Your objective - The data below should be transcribed in full, with no picture included.
——————————
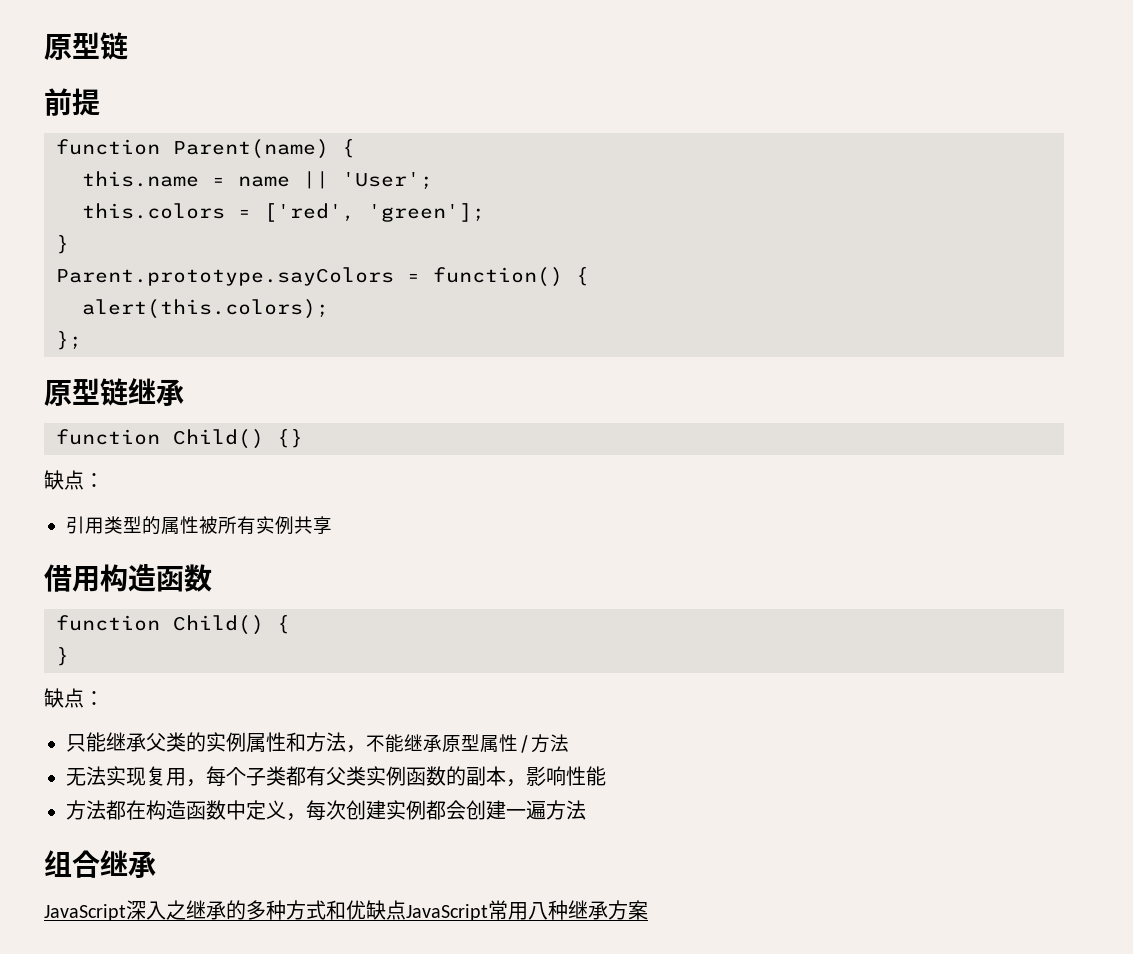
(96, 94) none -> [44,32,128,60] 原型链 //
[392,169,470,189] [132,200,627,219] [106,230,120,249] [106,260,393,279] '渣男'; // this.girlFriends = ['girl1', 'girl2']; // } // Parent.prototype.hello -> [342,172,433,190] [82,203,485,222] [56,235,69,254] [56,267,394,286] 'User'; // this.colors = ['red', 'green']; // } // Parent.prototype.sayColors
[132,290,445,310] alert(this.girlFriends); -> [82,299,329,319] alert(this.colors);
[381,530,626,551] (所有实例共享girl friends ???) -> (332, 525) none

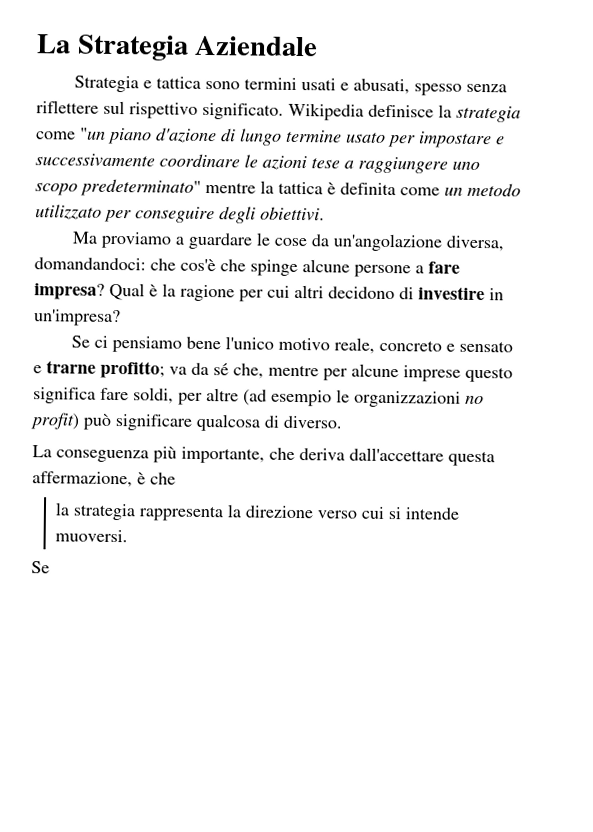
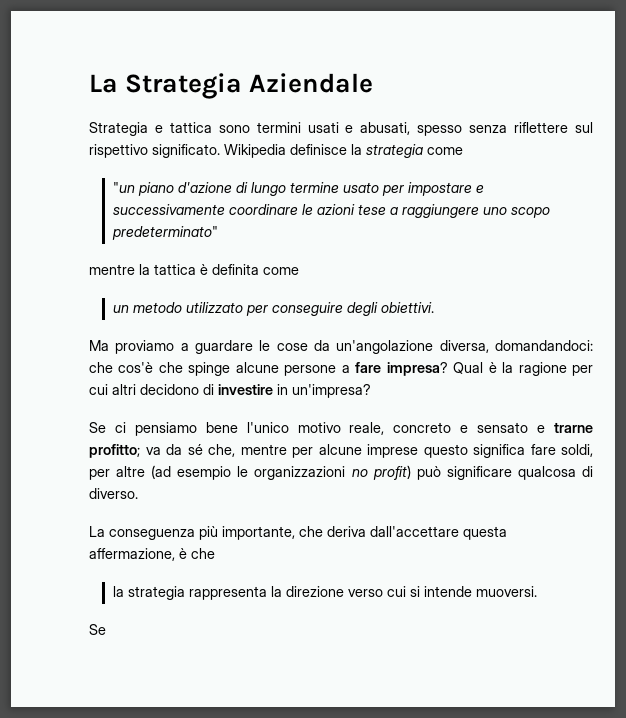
(76, 135) none -> (463, 151) //
(201, 187) none -> (218, 233) //
(440, 191) none -> (299, 271) //

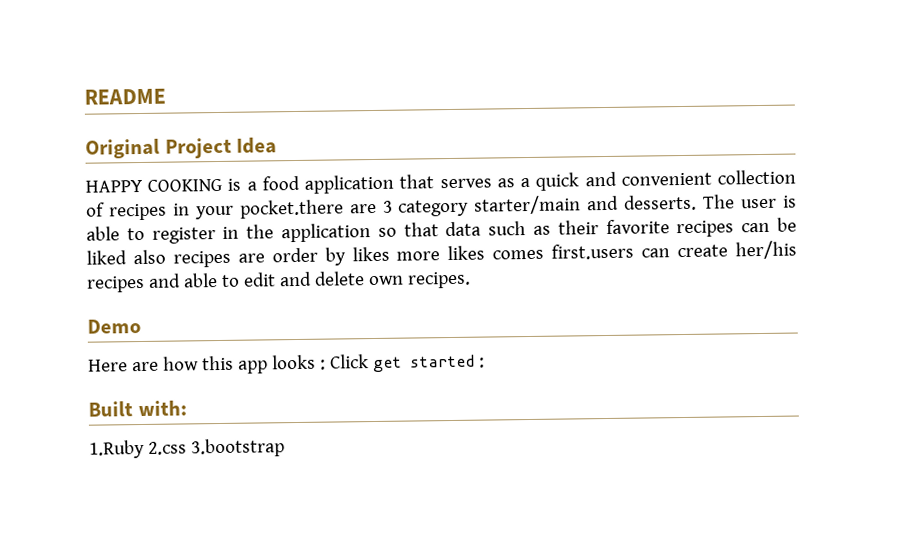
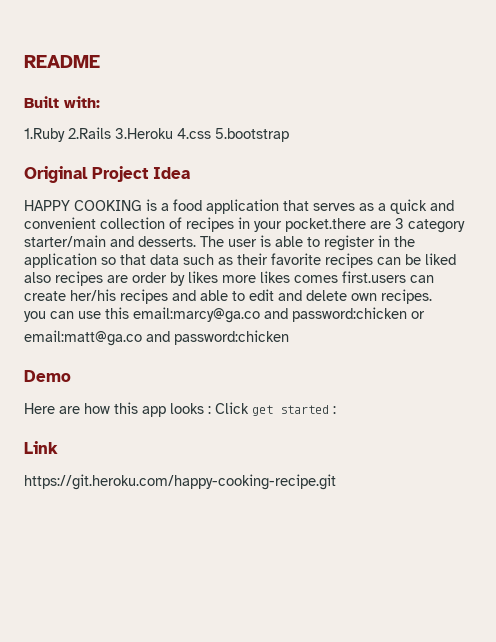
(166, 96) none -> [24,96,100,108] [24,127,289,142] // Built with: // 1.Ruby 2.Rails 3.Heroku 4.css 5.bootstrap
(471, 280) none -> [24,307,425,323] [24,330,289,346] // you can use this email:marcy@ga.co and password:chicken or // email:matt@ga.co and password:chicken
[88,400,187,417] [89,438,285,459] Built with: // 1.Ruby 2.css 3.bootstrap -> [24,441,58,454] [24,474,336,490] Link // https://git.heroku.com/happy-cooking-recipe.git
——————————
Response to this task -
(96, 94) none -> [44,32,128,60] 原型链 //
[392,169,470,189] [132,200,627,219] [106,230,120,249] [106,260,393,279] '渣男'; // this.girlFriends = ['girl1', 'girl2']; // } // Parent.prototype.hello -> [342,172,433,190] [82,203,485,222] [56,235,69,254] [56,267,394,286] 'User'; // this.colors = ['red', 'green']; // } // Parent.prototype.sayColors
[132,290,445,310] alert(this.girlFriends); -> [82,299,329,319] alert(this.colors);
[381,530,626,551] (所有实例共享girl friends ???) -> (332, 525) none

(76, 135) none -> (463, 151) //
(201, 187) none -> (218, 233) //
(440, 191) none -> (299, 271) //

(166, 96) none -> [24,96,100,108] [24,127,289,142] // Built with: // 1.Ruby 2.Rails 3.Heroku 4.css 5.bootstrap
(471, 280) none -> [24,307,425,323] [24,330,289,346] // you can use this email:marcy@ga.co and password:chicken or // email:matt@ga.co and password:chicken
[88,400,187,417] [89,438,285,459] Built with: // 1.Ruby 2.css 3.bootstrap -> [24,441,58,454] [24,474,336,490] Link // https://git.heroku.com/happy-cooking-recipe.git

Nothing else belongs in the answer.